▶ _WHAT TO PRODUCE_: In your copy of the data, include no pictures and alter nothing else.

▶ _PROVIDED ENTRIES_:
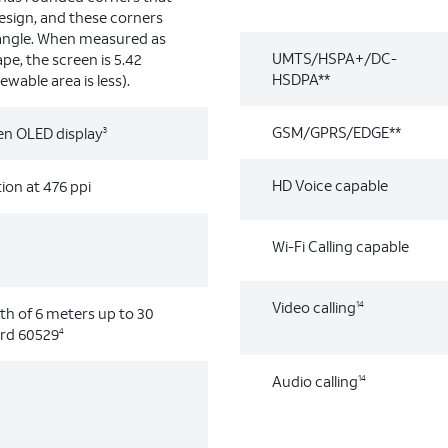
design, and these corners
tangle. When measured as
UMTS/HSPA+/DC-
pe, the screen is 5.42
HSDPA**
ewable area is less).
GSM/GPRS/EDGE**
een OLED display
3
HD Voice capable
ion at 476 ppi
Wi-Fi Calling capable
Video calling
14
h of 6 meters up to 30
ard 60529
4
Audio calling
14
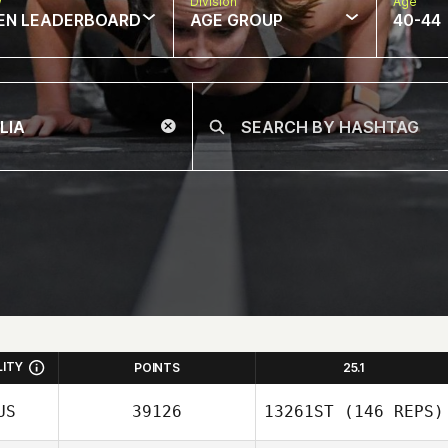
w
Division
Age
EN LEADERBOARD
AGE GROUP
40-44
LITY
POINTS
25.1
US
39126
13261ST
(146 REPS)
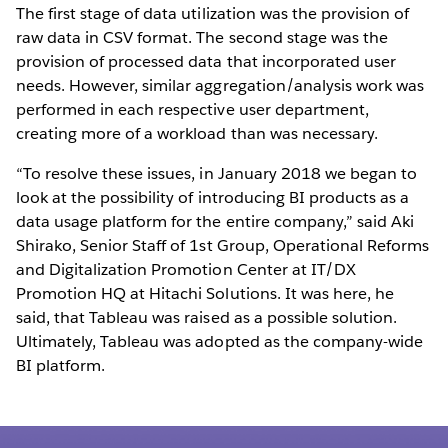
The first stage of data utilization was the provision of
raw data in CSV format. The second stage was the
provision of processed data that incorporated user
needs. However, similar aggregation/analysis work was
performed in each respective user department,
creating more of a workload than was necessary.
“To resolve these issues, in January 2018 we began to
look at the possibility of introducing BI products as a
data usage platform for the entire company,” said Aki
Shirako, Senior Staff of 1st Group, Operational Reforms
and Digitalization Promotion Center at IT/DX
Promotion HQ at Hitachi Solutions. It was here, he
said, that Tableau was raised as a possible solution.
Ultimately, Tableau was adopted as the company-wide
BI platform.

▶ _EXERCISE SOLUTION_:
design, and these corners
tangle. When measured as
UMTS/HSPA+/DC-
pe, the screen is 5.42
HSDPA**
ewable area is less).
GSM/GPRS/EDGE**
een OLED display
3
HD Voice capable
ion at 476 ppi
Wi-Fi Calling capable
Video calling
14
h of 6 meters up to 30
ard 60529
4
Audio calling
14
w
Division
Age
EN LEADERBOARD
AGE GROUP
40-44
LITY
POINTS
25.1
US
39126
13261ST
(146 REPS)
The first stage of data utilization was the provision of
raw data in CSV format. The second stage was the
provision of processed data that incorporated user
needs. However, similar aggregation/analysis work was
performed in each respective user department,
creating more of a workload than was necessary.
“To resolve these issues, in January 2018 we began to
look at the possibility of introducing BI products as a
data usage platform for the entire company,” said Aki
Shirako, Senior Staff of 1st Group, Operational Reforms
and Digitalization Promotion Center at IT/DX
Promotion HQ at Hitachi Solutions. It was here, he
said, that Tableau was raised as a possible solution.
Ultimately, Tableau was adopted as the company-wide
BI platform.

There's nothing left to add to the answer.